If I may express sympathy with the hon. Member as one who tried from time to time when sitting on those benches to draft Amendments, his Amendment in fact does go considerably wider than the scope of the Estate Duty exemption for the National Trust. To make it clear, perhaps I should explain that the exemption is for land given or bequeathed to the Trust indefeasibly and which is vested in the Trust inalienably for the public benefit; secondly, objects ordinarily kept in a building forming part of such land; and thirdly, maintenance funds given for the support of that land. Other bequests or gifts of money—for example, gifts of securities to the Trust—do not enjoy the benefit of the exemption.

12.30 a.m.

What we consider would be right would be to extend the exemption to the same field as the exemption which exists for Estate Duty purposes; amongst other reasons, because, when making such a concession, we think it important that one should, as it were, adhere to precedent and not do something that will lead to very wide pressure for the extension of the concession to other fields.

For that reason, I do not think that I can give much comfort to the hon. Member for Bristol, West (Mr. Robert Cooke), who asked for an assurance that we would extend the concession to other bodies. That is not the intention.

Mr. Ridley

I am grateful to the Financial Secretary for considering the Amendment so favourably. Having sat for many hours in order to urge points to do with the arts and buildings upon the hon. and learned Gentleman, it is a happy thought for me that we end up good friends, and I am delighted that he has accepted the principle of the Amendment.

I should like just to query one thing. The Financial Secretary said that he did not feel that it would be right to extend the concession to securities which might be given to the Trust. I am sure he knows that the Trust never accepts any house, building or other property unless there are also sufficient capital assets to guarantee enough revenue to maintain that property in perpetuity. Many donors do not give land because they may not have the land, or sufficient land to yield enough revenue. It is, therefore, not uncommon for the Trust, when receiving property, to be given a block of shares to produce enough income to maintain the property.

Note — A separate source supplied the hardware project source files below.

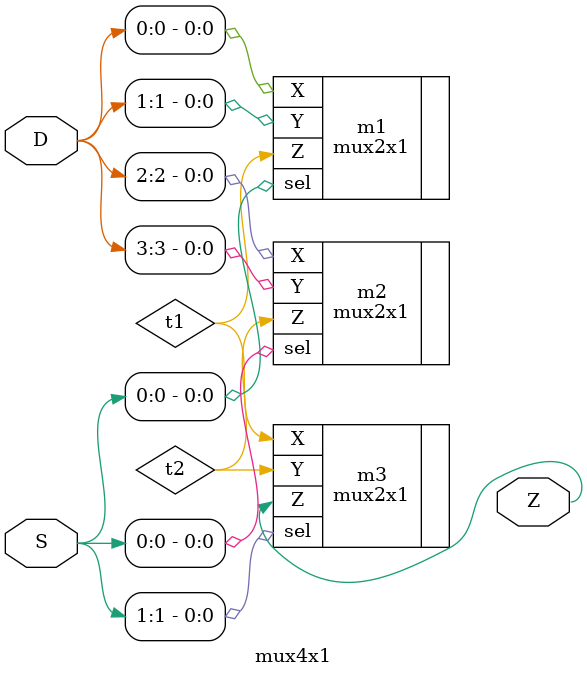
<source format=v>
module mux4x1(
    input wire [3:0] D,
    input wire [1:0] S,
    output wire Z
    );
    
    wire t1, t2;
    mux2x1 m1(.X(D[0]), .Y(D[1]), .sel(S[0]), .Z(t1));
    mux2x1 m2(.X(D[2]), .Y(D[3]), .sel(S[0]), .Z(t2));
    mux2x1 m3(.X(t1), .Y(t2), .sel(S[1]), .Z(Z));

endmodule
</source>
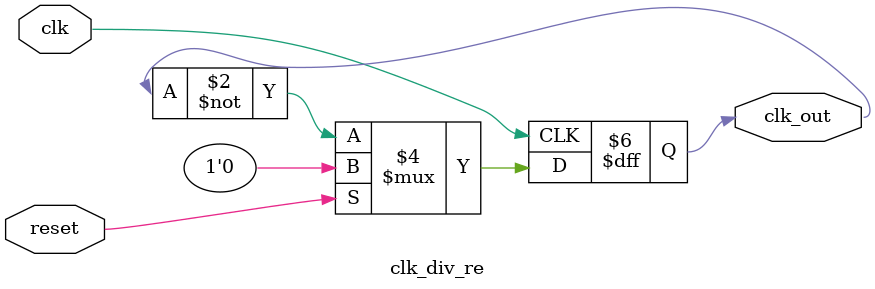
<source format=v>
module clk_div_re (clk, reset, clk_out);
	output reg clk_out;
	input clk ;
	input reset;

	/*initial
	begin
		clk_out = 1'b0;
   end*/

	always @(posedge clk)
	begin
	if (reset)
		clk_out <= 1'b0;
	else
		clk_out <= ~clk_out;	
	end
endmodule
</source>
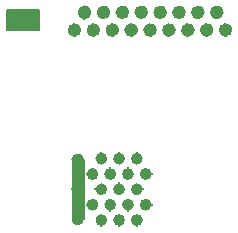
<source format=gbr>
%TF.GenerationSoftware,KiCad,Pcbnew,(7.0.0)*%
%TF.CreationDate,2023-04-19T09:29:54-05:00*%
%TF.ProjectId,Pixel.Cookie,50697865-6c2e-4436-9f6f-6b69652e6b69,rev?*%
%TF.SameCoordinates,Original*%
%TF.FileFunction,Copper,L1,Top*%
%TF.FilePolarity,Positive*%
%FSLAX46Y46*%
G04 Gerber Fmt 4.6, Leading zero omitted, Abs format (unit mm)*
G04 Created by KiCad (PCBNEW (7.0.0)) date 2023-04-19 09:29:54*
%MOMM*%
%LPD*%
G01*
G04 APERTURE LIST*
%TA.AperFunction,NonConductor*%
%ADD10C,0.575000*%
%TD*%
%TA.AperFunction,NonConductor*%
%ADD11C,0.505000*%
%TD*%
%TA.AperFunction,NonConductor*%
%ADD12C,0.010000*%
%TD*%
%TA.AperFunction,NonConductor*%
%ADD13C,0.200000*%
%TD*%
%TA.AperFunction,ViaPad*%
%ADD14C,0.250000*%
%TD*%
G04 APERTURE END LIST*
D10*
X25541500Y-14795000D02*
G75*
G03*
X25541500Y-14795000I-287500J0D01*
G01*
X26390500Y-13295000D02*
G75*
G03*
X26390500Y-13295000I-287500J0D01*
G01*
X21593500Y-13295000D02*
G75*
G03*
X21593500Y-13295000I-287500J0D01*
G01*
D11*
X20632500Y-29584000D02*
G75*
G03*
X20632500Y-29584000I-252500J0D01*
G01*
X22132500Y-26986000D02*
G75*
G03*
X22132500Y-26986000I-252500J0D01*
G01*
X22882500Y-28285000D02*
G75*
G03*
X22882500Y-28285000I-252500J0D01*
G01*
X25132500Y-29584000D02*
G75*
G03*
X25132500Y-29584000I-252500J0D01*
G01*
X23632500Y-29584000D02*
G75*
G03*
X23632500Y-29584000I-252500J0D01*
G01*
X22882500Y-25687000D02*
G75*
G03*
X22882500Y-25687000I-252500J0D01*
G01*
D12*
X18630000Y-30785000D02*
X18630000Y-25785000D01*
D11*
X19382500Y-30785000D02*
G75*
G03*
X19382500Y-30785000I-252500J0D01*
G01*
X22132500Y-29584000D02*
G75*
G03*
X22132500Y-29584000I-252500J0D01*
G01*
X22882500Y-28285000D02*
G75*
G03*
X22882500Y-28285000I-252500J0D01*
G01*
X22882500Y-30883000D02*
G75*
G03*
X22882500Y-30883000I-252500J0D01*
G01*
D10*
X27989500Y-13295000D02*
G75*
G03*
X27989500Y-13295000I-287500J0D01*
G01*
D11*
X23632500Y-26986000D02*
G75*
G03*
X23632500Y-26986000I-252500J0D01*
G01*
D10*
X19994500Y-13295000D02*
G75*
G03*
X19994500Y-13295000I-287500J0D01*
G01*
D11*
X25132500Y-26986000D02*
G75*
G03*
X25132500Y-26986000I-252500J0D01*
G01*
D10*
X30338500Y-14795000D02*
G75*
G03*
X30338500Y-14795000I-287500J0D01*
G01*
X31937500Y-14795000D02*
G75*
G03*
X31937500Y-14795000I-287500J0D01*
G01*
X28739500Y-14795000D02*
G75*
G03*
X28739500Y-14795000I-287500J0D01*
G01*
D11*
X20632500Y-26986000D02*
G75*
G03*
X20632500Y-26986000I-252500J0D01*
G01*
D13*
X13130000Y-13120000D02*
X15830000Y-13120000D01*
X15830000Y-13120000D02*
X15830000Y-14770000D01*
X15830000Y-14770000D02*
X13130000Y-14770000D01*
X13130000Y-14770000D02*
X13130000Y-13120000D01*
G36*
X13130000Y-13120000D02*
G01*
X15830000Y-13120000D01*
X15830000Y-14770000D01*
X13130000Y-14770000D01*
X13130000Y-13120000D01*
G37*
D11*
X21382500Y-28285000D02*
G75*
G03*
X21382500Y-28285000I-252500J0D01*
G01*
X19382500Y-25785000D02*
G75*
G03*
X19382500Y-25785000I-252500J0D01*
G01*
D10*
X23192500Y-13295000D02*
G75*
G03*
X23192500Y-13295000I-287500J0D01*
G01*
D12*
X18630000Y-25785000D02*
X19630000Y-25785000D01*
X19630000Y-25785000D02*
X19630000Y-30785000D01*
X19630000Y-30785000D02*
X18630000Y-30785000D01*
X18630000Y-30785000D02*
X18630000Y-25785000D01*
G36*
X18630000Y-25785000D02*
G01*
X19630000Y-25785000D01*
X19630000Y-30785000D01*
X18630000Y-30785000D01*
X18630000Y-25785000D01*
G37*
D11*
X21382500Y-30883000D02*
G75*
G03*
X21382500Y-30883000I-252500J0D01*
G01*
D10*
X23942500Y-14795000D02*
G75*
G03*
X23942500Y-14795000I-287500J0D01*
G01*
D11*
X24382500Y-30883000D02*
G75*
G03*
X24382500Y-30883000I-252500J0D01*
G01*
D10*
X27140500Y-14795000D02*
G75*
G03*
X27140500Y-14795000I-287500J0D01*
G01*
D12*
X19630000Y-25785000D02*
G75*
G03*
X18630000Y-25785000I-500000J0D01*
G01*
D10*
X31187500Y-13295000D02*
G75*
G03*
X31187500Y-13295000I-287500J0D01*
G01*
D11*
X24382500Y-28285000D02*
G75*
G03*
X24382500Y-28285000I-252500J0D01*
G01*
D10*
X20744500Y-14795000D02*
G75*
G03*
X20744500Y-14795000I-287500J0D01*
G01*
X24791500Y-13295000D02*
G75*
G03*
X24791500Y-13295000I-287500J0D01*
G01*
X19145500Y-14795000D02*
G75*
G03*
X19145500Y-14795000I-287500J0D01*
G01*
D11*
X21382500Y-25687000D02*
G75*
G03*
X21382500Y-25687000I-252500J0D01*
G01*
D10*
X29588500Y-13295000D02*
G75*
G03*
X29588500Y-13295000I-287500J0D01*
G01*
X22343500Y-14795000D02*
G75*
G03*
X22343500Y-14795000I-287500J0D01*
G01*
D11*
X24382500Y-25687000D02*
G75*
G03*
X24382500Y-25687000I-252500J0D01*
G01*
D12*
X19630000Y-25785000D02*
X19630000Y-30785000D01*
X18630000Y-30785000D02*
G75*
G03*
X19630000Y-30785000I500000J0D01*
G01*
D14*
%TO.N,*%
X23380000Y-30084000D03*
X27702000Y-13795000D03*
X25254000Y-15295000D03*
X26030000Y-13815000D03*
X25380000Y-26986000D03*
X22630000Y-31383000D03*
X19660000Y-13830000D03*
X15830000Y-14770000D03*
X22056000Y-15295000D03*
X24504000Y-13795000D03*
X21130000Y-25187000D03*
X19880000Y-26986000D03*
X22905000Y-13795000D03*
X20630000Y-28285000D03*
X30900000Y-13795000D03*
X22630000Y-27785000D03*
X24130000Y-25187000D03*
X25380000Y-29584000D03*
X21130000Y-31383000D03*
X29301000Y-13795000D03*
X28452000Y-15295000D03*
X18858000Y-15295000D03*
X24130000Y-31383000D03*
X23655000Y-15295000D03*
X30051000Y-15295000D03*
X31650000Y-15295000D03*
X21880000Y-26486000D03*
X21880000Y-30084000D03*
X26785000Y-15330000D03*
X22630000Y-25187000D03*
X19880000Y-29584000D03*
X21235000Y-13815000D03*
X24630000Y-28285000D03*
X18630000Y-28285000D03*
X23380000Y-26486000D03*
X20390000Y-15335000D03*
%TD*%
M02*

</source>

I hope that the hon. and learned Gentleman will look at this point again. It would not be difficult for a would-be donor to switch his securities to buying a piece of land and giving us that land in lieu of giving us the securities, but that would surely be a dodge which the Financial Secretary would not like donors to indulge in. Although I do not ask for an answer now, I feel that in this case we might be able to depart from the Estate Duty precedent, and extend the concession to shares as well as to land and other forms of property. However, with the hon. and learned Gentleman's assurance, I beg to ask leave to withdraw the Amendment.

Amendment, by leave, withdrawn.

Mr. MacDermot

I beg to move Amendment No. 148, in page 35, line 45, after "section" to insert "without subsection (8)".

This Amendment has been tabled in order that we may put ourselves straight in relation to the Northern Ireland law. A special provision is required, because Capital Gains Tax exemption is spelled out in terms of the Estate Duty legislation. Estate Duty law in Northern Ireland is quite separate from that in Great Britain. As the law stands, it has the effect of applying subsection (8) to the Northern Ireland Estate Duty, and it would be quite wrong for us to try to do that. The question whether any Capital Gains Tax is payable should be a deduction for the purpose of Estate Duty in Northern Ireland is a matter for the Northern Ireland Parliament to decide. The purpose of this Amendment, therefore, is to exclude the provisions of subsection (8) from operation in relation to Northern Ireland.

Amendment agreed to.

Clause, as amended, ordered to stand part of the Bill.

To report Progress and ask leave to sit again.—[Mr. MacDermot.]

Committee report Progress to sit again this day.